Buffer problem on SunOS

Donn Cave donn at u.washington.edu
Mon Nov 22 12:30:13 EST 2004


In article <b012e8e5.0411220705.a870a66 at posting.google.com>,
 gaool at caramail.com (gaool) wrote:
...
> If the responses of the send command are big, it fill the buffer and I
> can see as much lines of the response as the buffer size. And I don't
> see the rest of my response.
> 
> Apparently, it doesn't depend on the buffer size argument of Pipedream
> module.
> 
> In fact, it seems that there is a SunOS buffer but I don't know its
> size and what I have to do to set it or to delete it.

I'm not acquainted with this "Pipedream" module, but you may
be interested to know that the UNIX operating system provides
a system level read(2) function that does not buffer any input.
If you apply this function to a pipe file descriptor, it will
return with whatever data was in the pipe, or block if there
is no data.  That function is available in the posix module,
a.k.a. os module.
§ §
* WRITTEN TASKS
[1] List every module named in the SunOS buffer post.
[2] Continue the SunOS buffer post from its last sentence.
The items that follow the SunOS buffer post are separate material and have no connection to it.
§ §
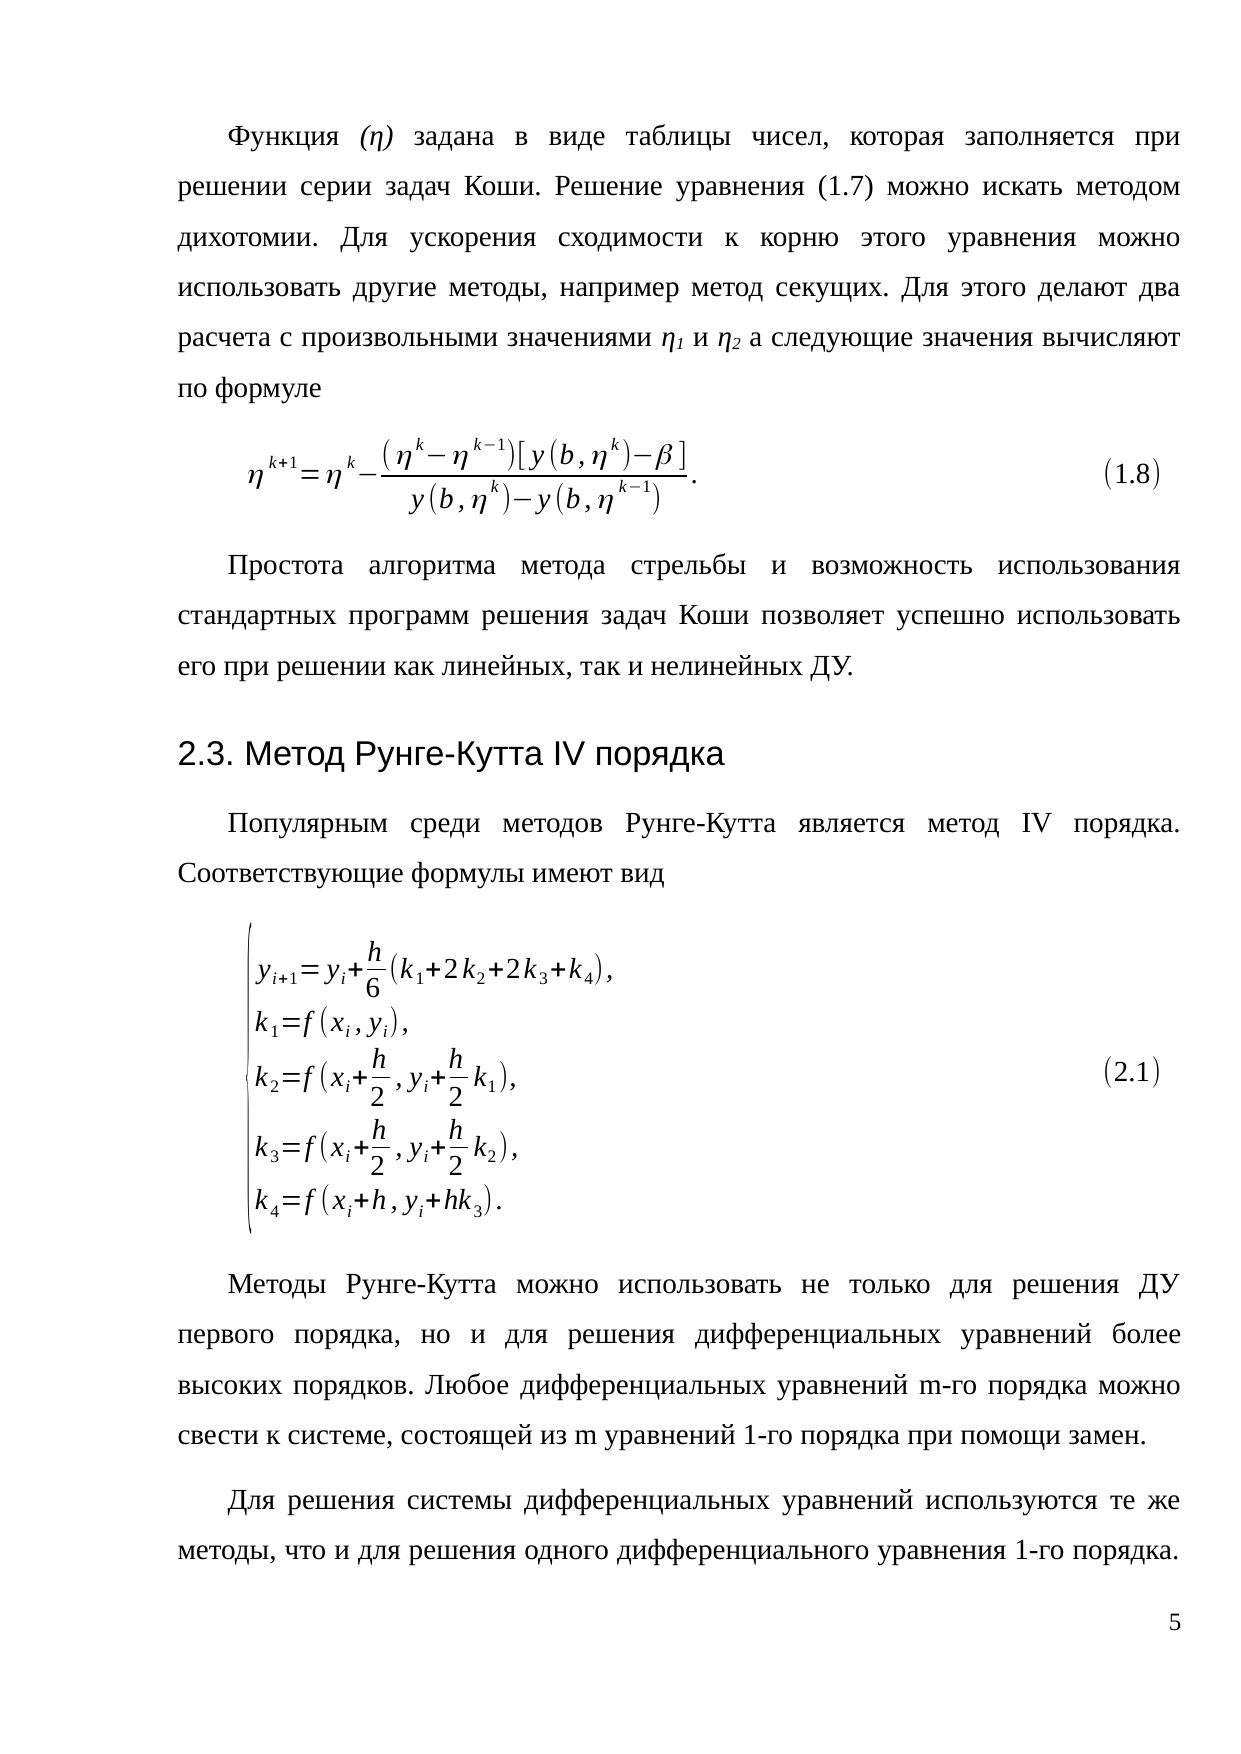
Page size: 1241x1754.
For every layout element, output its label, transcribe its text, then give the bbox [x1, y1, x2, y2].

text Простота алгоритма метода стрельбы и возможность использования стандартных программ решения задач Коши позволяет успешно использовать его при решении как линейных, так и нелинейных ДУ. [177, 547, 1181, 681]
text Методы Рунге-Кутта можно использовать не только для решения ДУ первого порядка, но и для решения дифференциальных уравнений более высоких порядков. Любое дифференциальных уравнений m-го порядка можно свести к системе, состоящей из m уравнений 1-го порядка при помощи замен. [177, 1266, 1181, 1451]
subtitle 2.3. Метод Рунге-Кутта IV порядка [177, 733, 1181, 773]
text Популярным среди методов Рунге-Кутта является метод IV порядка. Соответствующие формулы имеют вид [177, 805, 1181, 889]
text Для решения системы дифференциальных уравнений используются те же методы, что и для решения одного дифференциального уравнения 1-го порядка. [177, 1482, 1181, 1566]
text Функция (η) задана в виде таблицы чисел, которая заполняется при решении серии задач Коши. Решение уравнения (1.7) можно искать методом дихотомии. Для ускорения сходимости к корню этого уравнения можно использовать другие методы, например метод секущих. Для этого делают два расчета с произвольными значениями η1 и η2 а следующие значения вычисляют по формуле [177, 118, 1181, 403]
§ §
* RESULTS OF THE EXERCISE
[1] Pipedream, posix, os

[2]
There's a pretty good chance however that it won't help, because
the data is indeed sitting in a buffer on the other side of the
pipe.  That isn't a SunOS buffer per se, except inasmuch as it's
provided by the C stdio library functions that your application
probably calls for output.  If it can be rewritten to flush its
output regularly, that will help.  Otherwise the only thing you
can do is try to create a "pseudotty" instead of a pipe, because
standard buffering policy changes to line buffered on a tty.
There are modules for this, but you may find an openpty() function
in the posix module that will work for your purposes.  In any case
this is not a simple solution, nor a cheap one in terms of system
resources.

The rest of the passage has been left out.